In short, there has to be a strategy. That is the Cullen group’s task.
High on the list of hurdles is the RMA. Since it is administered by local authorities, it is not driven by national needs.
For example, if Meridian Energy’s Project Aqua electricity generation scheme in the lower Waitaki river is critical to assuring future electricity supplies, why should local councillors decide its fate?
One option is for the government to issue national policy statements under the RMA, either guiding or mandating local and regional councils. A paper prepared for MfE in 2001 recommended national direction on macroeconomic decisions — tradeoffs, priorities, bottom lines for “instream values” and benefits — and economic efficiency — approaches other than first-in-first-served, RMA consents for less than requested and reserving allocations for the future.
But this begs the question of what should be in the national directions.
What if electricity generation cuts across farmers’ development? Isn’t economic expansion top of the government’s priority list? On what basis do you decide between electricity and irrigation?
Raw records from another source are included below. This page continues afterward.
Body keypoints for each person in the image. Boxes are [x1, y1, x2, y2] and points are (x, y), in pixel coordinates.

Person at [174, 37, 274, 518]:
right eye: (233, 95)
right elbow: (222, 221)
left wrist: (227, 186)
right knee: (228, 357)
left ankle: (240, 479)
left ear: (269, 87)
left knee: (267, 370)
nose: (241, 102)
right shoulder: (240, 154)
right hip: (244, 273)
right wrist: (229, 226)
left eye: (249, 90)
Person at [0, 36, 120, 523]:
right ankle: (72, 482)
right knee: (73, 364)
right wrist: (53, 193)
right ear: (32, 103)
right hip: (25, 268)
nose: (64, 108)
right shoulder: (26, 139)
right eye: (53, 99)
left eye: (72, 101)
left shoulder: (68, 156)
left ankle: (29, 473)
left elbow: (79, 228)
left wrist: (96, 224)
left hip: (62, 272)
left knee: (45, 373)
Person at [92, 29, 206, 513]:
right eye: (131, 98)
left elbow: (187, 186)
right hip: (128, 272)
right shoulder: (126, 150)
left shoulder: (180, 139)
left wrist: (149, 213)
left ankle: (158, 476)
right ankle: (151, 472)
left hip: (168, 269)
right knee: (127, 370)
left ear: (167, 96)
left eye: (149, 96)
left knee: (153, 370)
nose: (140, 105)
Or, to take a matter dear to Agriculture Minister Jim Sutton’s heart, how do you decide a fair distribution between farmers and sports fishers? At the moment, he reckons too many rivers are locked up for recreational purposes under water conservation orders.
Think laterally and factor in Maori freshwater fisheries — notably eels. The Waitangi Fisheries Commission says there may be valid Treaty of Waitangi claims to require the government to rebuild freshwater fisheries through restoration of habitats and other remedial measures.
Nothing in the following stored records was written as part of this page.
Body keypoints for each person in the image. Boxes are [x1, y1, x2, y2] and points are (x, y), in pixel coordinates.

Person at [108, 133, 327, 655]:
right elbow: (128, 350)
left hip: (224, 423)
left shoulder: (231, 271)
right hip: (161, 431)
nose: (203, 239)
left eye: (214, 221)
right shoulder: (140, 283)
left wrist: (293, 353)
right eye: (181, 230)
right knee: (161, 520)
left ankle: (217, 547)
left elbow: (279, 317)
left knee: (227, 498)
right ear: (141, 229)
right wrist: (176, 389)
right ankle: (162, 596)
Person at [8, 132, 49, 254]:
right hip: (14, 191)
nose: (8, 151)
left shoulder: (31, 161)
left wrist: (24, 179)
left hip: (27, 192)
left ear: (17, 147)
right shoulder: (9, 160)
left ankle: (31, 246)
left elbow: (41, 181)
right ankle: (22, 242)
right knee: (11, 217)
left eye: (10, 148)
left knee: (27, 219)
Then ask why existing water rights should be sacrosanct. Cullen’s concern about those rights having come about by first-in-first-served allocations under planning laws poses a complex issue of how to disentangle that now.
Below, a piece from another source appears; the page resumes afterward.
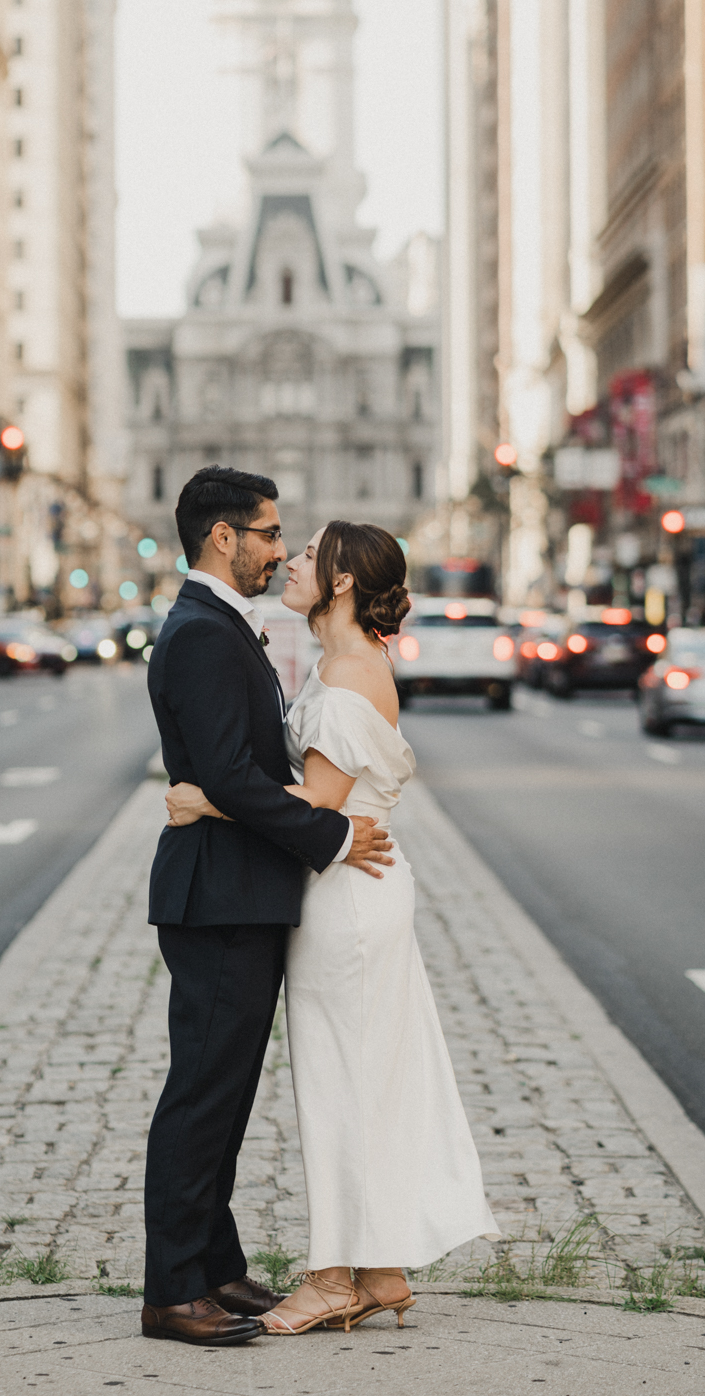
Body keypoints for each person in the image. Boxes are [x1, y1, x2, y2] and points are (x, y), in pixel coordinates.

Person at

But national interest suggests he should. First-in-first-served “doesn’t recognise strategic future needs and runs the risk of foreclosing important future options”, MAF senior policy analyst Grant McFadden wrote in a paper. McFadden also found that only 50-60 per cent of the water allocated for agriculture is actually used, which is inefficient.
And what is the role of economic instruments — for example, a market in transferable water permits (TWPs) — as allocators. Sounds straightforward but actually has involved MAF in a raft of work from which it has concluded: “The operation and effects of a TWP system are complex”. MAF’s particular interest in water arises from the fact that around 77 per cent of all water allocated by councils is used by agriculture for irrigation.
The market looks a promising mechanism for economic uses, irrigation and industry. But how do you price household allocations — or the non-economic benefits of recreational uses such as fly fishing and white river rafting and preservation of ecosystems that are affected by changes in river flows? And should “social benefits”, such as employment, be factored in?
One MAF paper notes four “prime mechanisms” for water allocation: marginal cost pricing, allocation by a public institution, water markets and user-based allocation by collective institutions. Applied to irrigation projects, pricing could be by volume, by addition to agricultural output, by input, by area and two-tiered.
MfE takes another tack. It has stated in a paper that there are three key questions to be answered:
* “How much water is needed in rivers, streams and aquifers to protect the values we want from our water resources?”
* “How do we use the water we take out or divert so that we minimise the effects on ecosystems, receiving waters and community values?”
* “How can we gain the most economic and social benefit from water we take out or divert?”